I did not anticipate enjoying one of the best beers I’ve ever tasted, and I definitely did not expect that beer to be an IPA, which is not one of my favorite beer styles.
But first some background.
The Glen Hay Falconer Foundation is a non-profit created to commemorate and celebrate the life, interests, and good works of a well-loved and leading Northwest brewer, the late Glen Hay Falconer.
The mission of the Foundation is to contribute to the Northwest craft brewing community by providing opportunities for professional and aspiring brewers to further their knowledge and expertise. The Foundation is also committed to honoring Glen’s broader interests by working with the Northwest Legends Foundation to contribute directly to local Eugene-based organizations that represent his ideals and passions.
Every year the scholarship winners brew a special Sasquatch Legacy beer. This year the Oregon Brew Crew‘s Patrick Miller and the Portland Rock Bottom‘s Vasili Gletsos had that honor. In mid-March, at the Walking Man Brewery in Stevenson, Washington, they began brewing a couple special beers.
I don’t remember much about the first beer I tried Friday night. I drank it as I scarfed a half order of fish and chips.
When it came time to order my second beer I was intrigued by this listing at the top of the menu:
Belgian IPA- Sasquatch Legacy 2009-Walkingman Brewing, Stevenson, WA
A mix of European and domestic hops were selected for a spicier hop character. Drier and higher in alcohol than a usual NW IPA with a very mild malt body, for a clean, softer bitterness and an earthy body.
I was torn: I have enjoyed most of the Belgian-style ales I’ve tried, but the Northwest IPA and I are not on best terms.
The softer bitterness and the waitress, however, convinced me to give it a try.
[N. B. I don’t possess the vocabulary of the beer connoisseur.

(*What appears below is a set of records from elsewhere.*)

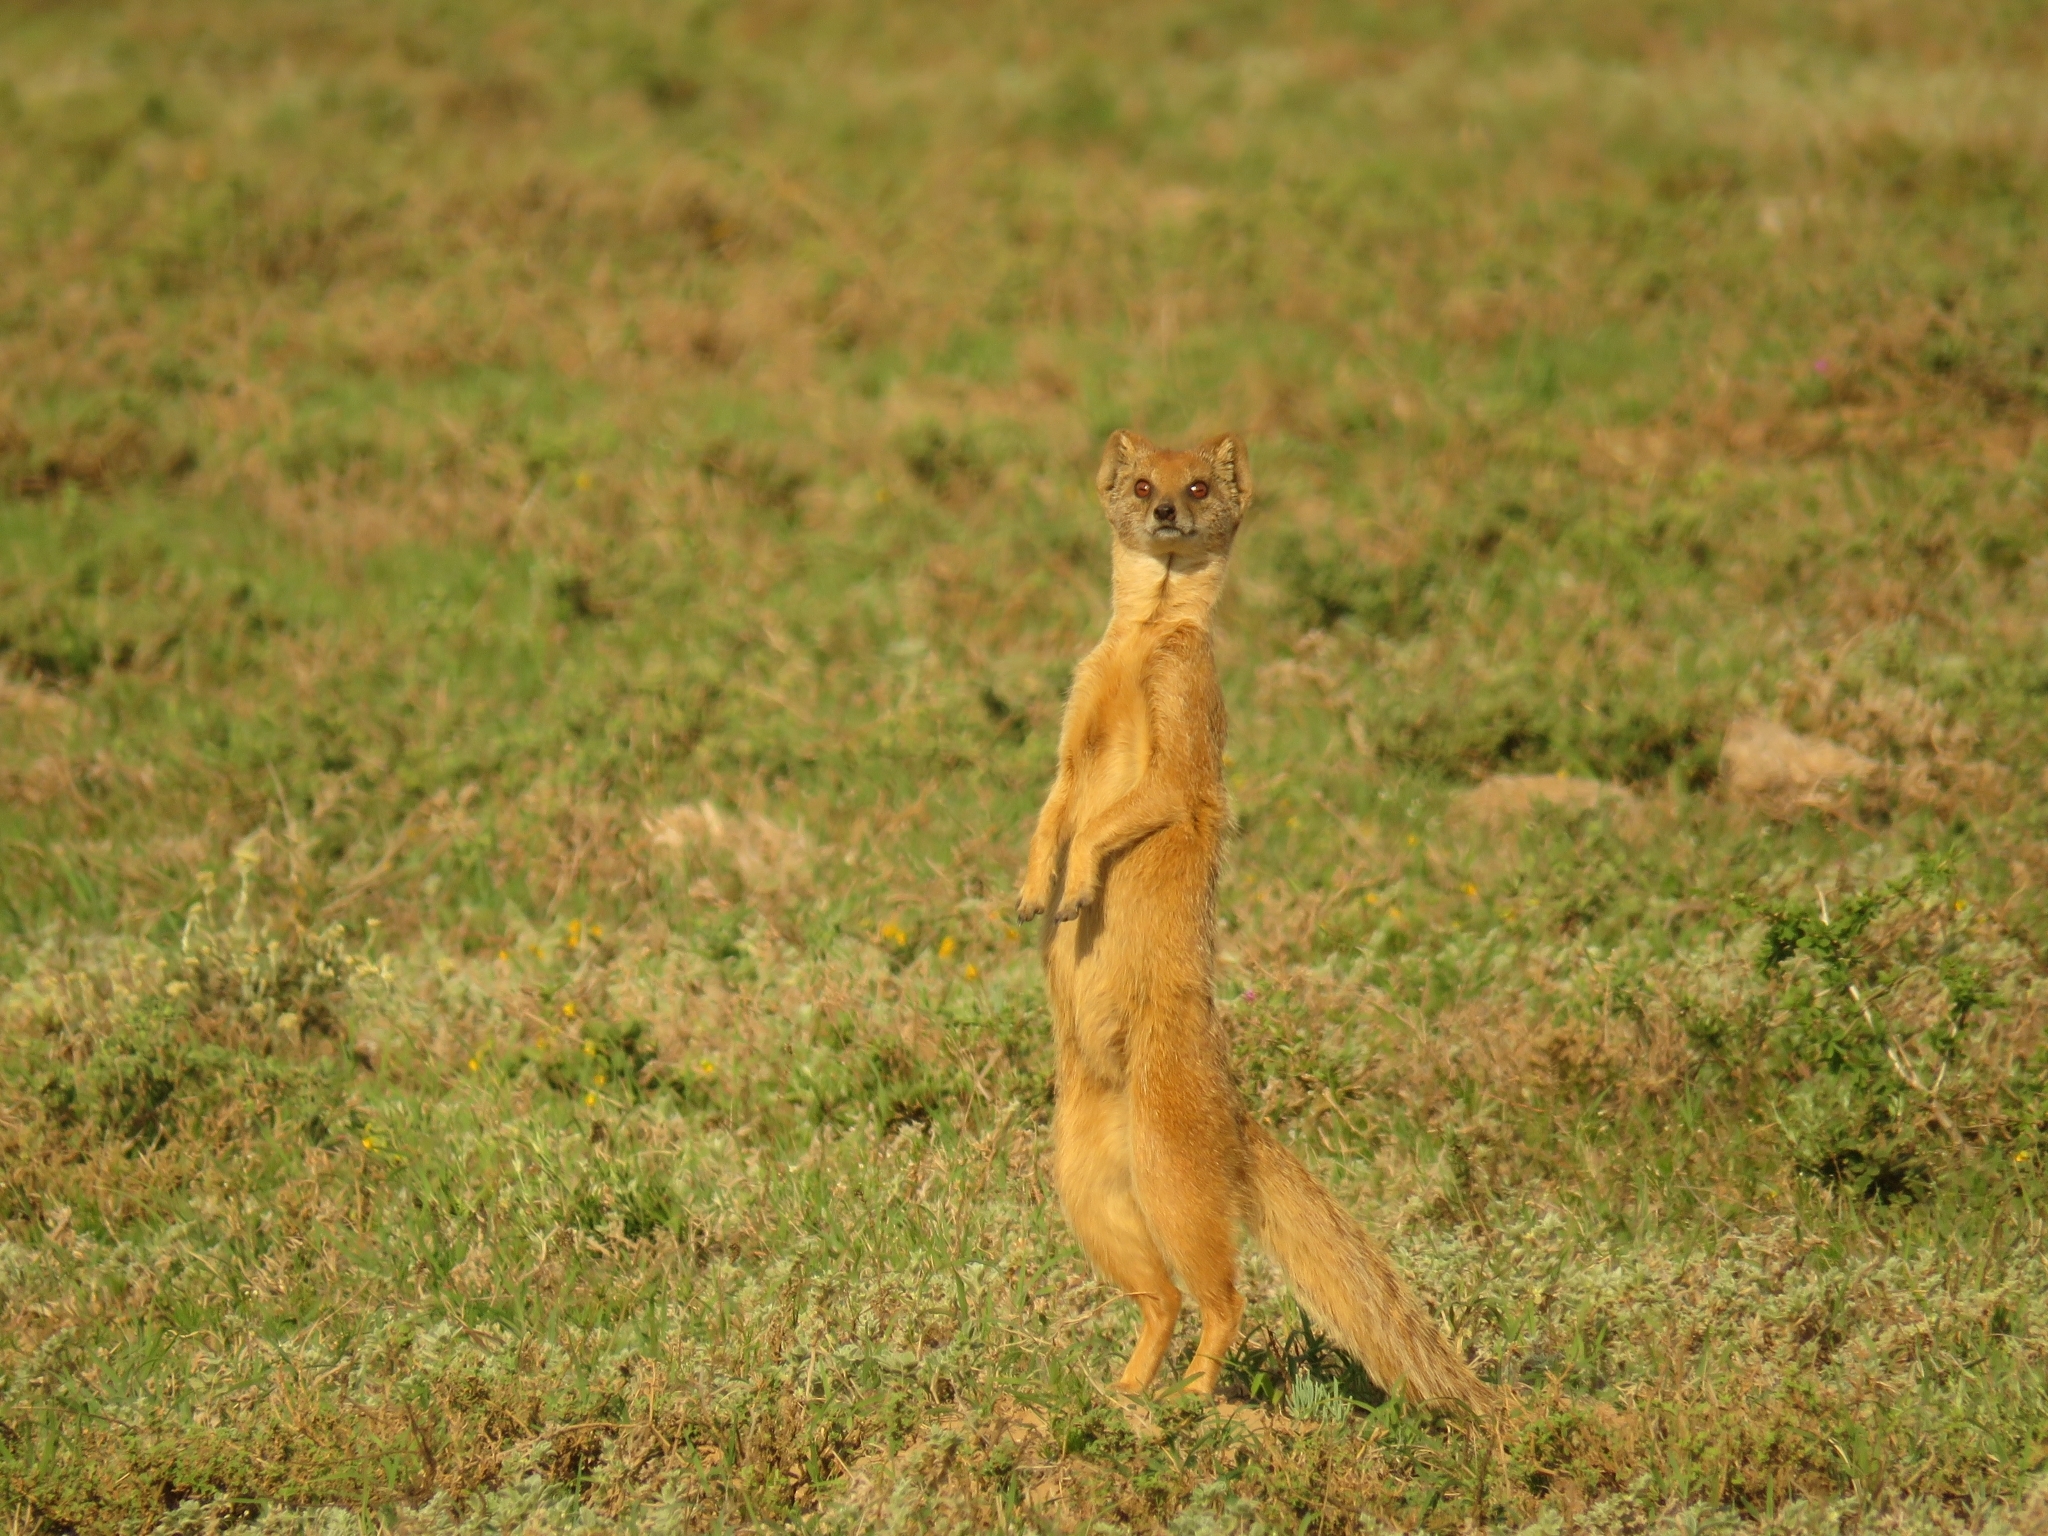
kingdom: Animalia
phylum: Chordata
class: Mammalia
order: Carnivora
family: Herpestidae
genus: Cynictis
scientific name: Cynictis penicillata
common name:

Beer, to me, is something to enjoy, not write treatises about. However, occasionally I’m compelled to describe a beer to a friend, if just letting them try a sip is impractical. Bear this in mind starting now 😉 ]
I can’t really be sure of the color, as it was dark in the pub. But the impression I had is that it’s the typical IPA orangish-brown; maybe a bit more red. The aroma is not especially floral for an IPA; you can smell the malt too. And it tastes nothing like the seemingly grapefruit juice inspired NW IPAs I’ve grown weary of. It’s not tart, and the bitterness is balanced with the maltiness, rather than overpowering it. Though the menu description says it has a very mild malt body, that’s not what I found. It’s big and strong, has hints of candy-sugar but is not sickly sweet, and has that Belgian je ne sais quoi that I believe comes from the distinctive yeast. Basically, it’s delicious. It’s a bit too heavy to be easy to drink, a 10 ounce glass would have suited me fine.
I’m getting thirsty just writing about it . . . see you at the Horse Brass!